- WORK REQUIRED -
Reproduce the passage of the Eurotra report starting at "After brief initial" and ending at "be the norm.", replacing "NLP" with "natural language processing".

- DOCUMENT SECTION -
Between 80 and 100 people, from a large variety of European software houses and research centres were invited to this "Information Day", at the European Commission in Luxembourg, the goal of which was to stimulate interest in the CEC's Call for Tenders for the next phase (1992-4) of the Eurotra II Project. I attended in my role as consultant to Sema Group (Brussels), whose presentation was partly based on a report I wrote for them some time ago. Several background papers were provided and are listed at the end of this report; copies are available from me on request.
After brief initial background presentations from F. De Bruine and Sergei Perschke, placing the Eurotra project in its political and historical contexts respectively, Nino Varile (CEC) gave a brief overview of the last three decades of what is now known as NLP. He stressed chiefly the way in which idiosyncratic procedural systems based on Transformational Grammar had given way to declarative systems based on lexical unification theories. He argued that such systems, being inherently more robust, would speed up progress in MT systems during the 90s, as would the notion of reusable modular lexical and processing resources. The object should be systems of high quality; the days of what Nino disparagingly referred to as do-it-yourself NLP were over. Multi-functional resources, shareable between projects, would be the norm.

- DATA SECTION -
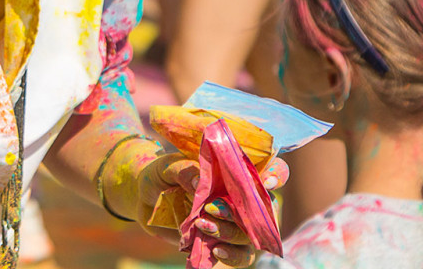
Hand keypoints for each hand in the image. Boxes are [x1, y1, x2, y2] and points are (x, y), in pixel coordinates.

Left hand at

- OUTPUT OF THE TASK -
After brief initial background presentations from F. De Bruine and Sergei Perschke, placing the Eurotra project in its political and historical contexts respectively, Nino Varile (CEC) gave a brief overview of the last three decades of what is now known as natural language processing. He stressed chiefly the way in which idiosyncratic procedural systems based on Transformational Grammar had given way to declarative systems based on lexical unification theories. He argued that such systems, being inherently more robust, would speed up progress in MT systems during the 90s, as would the notion of reusable modular lexical and processing resources. The object should be systems of high quality; the days of what Nino disparagingly referred to as do-it-yourself natural language processing were over. Multi-functional resources, shareable between projects, would be the norm.